Raw data Start Marker
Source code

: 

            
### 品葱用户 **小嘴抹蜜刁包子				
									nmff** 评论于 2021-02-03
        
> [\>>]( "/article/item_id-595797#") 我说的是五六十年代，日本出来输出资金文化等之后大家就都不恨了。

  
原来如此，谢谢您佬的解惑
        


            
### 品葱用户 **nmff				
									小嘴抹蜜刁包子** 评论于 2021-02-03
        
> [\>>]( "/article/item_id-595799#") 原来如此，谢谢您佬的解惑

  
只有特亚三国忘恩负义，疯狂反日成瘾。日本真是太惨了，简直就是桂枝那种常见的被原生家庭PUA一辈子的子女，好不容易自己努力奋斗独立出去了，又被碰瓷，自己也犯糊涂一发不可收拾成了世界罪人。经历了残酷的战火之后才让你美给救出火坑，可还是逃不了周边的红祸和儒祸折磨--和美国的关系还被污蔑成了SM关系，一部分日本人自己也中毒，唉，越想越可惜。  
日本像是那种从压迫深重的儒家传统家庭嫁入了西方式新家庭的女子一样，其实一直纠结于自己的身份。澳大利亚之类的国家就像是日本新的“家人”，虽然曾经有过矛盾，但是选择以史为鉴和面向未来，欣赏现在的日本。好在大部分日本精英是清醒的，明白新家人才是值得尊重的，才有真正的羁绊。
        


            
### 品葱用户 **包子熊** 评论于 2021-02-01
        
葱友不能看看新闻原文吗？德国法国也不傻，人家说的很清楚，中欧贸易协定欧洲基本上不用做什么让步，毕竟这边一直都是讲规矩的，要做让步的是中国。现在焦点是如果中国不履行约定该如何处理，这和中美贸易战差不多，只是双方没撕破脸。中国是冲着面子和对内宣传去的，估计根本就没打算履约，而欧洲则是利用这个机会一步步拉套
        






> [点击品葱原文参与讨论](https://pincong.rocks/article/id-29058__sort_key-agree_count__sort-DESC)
Raw data End Marker
Output the records exactly, including every line.

Source code

: 

            
### 品葱用户 **小嘴抹蜜刁包子				
									nmff** 评论于 2021-02-03
        
> [\>>]( "/article/item_id-595797#") 我说的是五六十年代，日本出来输出资金文化等之后大家就都不恨了。

  
原来如此，谢谢您佬的解惑
        


            
### 品葱用户 **nmff				
									小嘴抹蜜刁包子** 评论于 2021-02-03
        
> [\>>]( "/article/item_id-595799#") 原来如此，谢谢您佬的解惑

  
只有特亚三国忘恩负义，疯狂反日成瘾。日本真是太惨了，简直就是桂枝那种常见的被原生家庭PUA一辈子的子女，好不容易自己努力奋斗独立出去了，又被碰瓷，自己也犯糊涂一发不可收拾成了世界罪人。经历了残酷的战火之后才让你美给救出火坑，可还是逃不了周边的红祸和儒祸折磨--和美国的关系还被污蔑成了SM关系，一部分日本人自己也中毒，唉，越想越可惜。  
日本像是那种从压迫深重的儒家传统家庭嫁入了西方式新家庭的女子一样，其实一直纠结于自己的身份。澳大利亚之类的国家就像是日本新的“家人”，虽然曾经有过矛盾，但是选择以史为鉴和面向未来，欣赏现在的日本。好在大部分日本精英是清醒的，明白新家人才是值得尊重的，才有真正的羁绊。
        


            
### 品葱用户 **包子熊** 评论于 2021-02-01
        
葱友不能看看新闻原文吗？德国法国也不傻，人家说的很清楚，中欧贸易协定欧洲基本上不用做什么让步，毕竟这边一直都是讲规矩的，要做让步的是中国。现在焦点是如果中国不履行约定该如何处理，这和中美贸易战差不多，只是双方没撕破脸。中国是冲着面子和对内宣传去的，估计根本就没打算履约，而欧洲则是利用这个机会一步步拉套
        






> [点击品葱原文参与讨论](https://pincong.rocks/article/id-29058__sort_key-agree_count__sort-DESC)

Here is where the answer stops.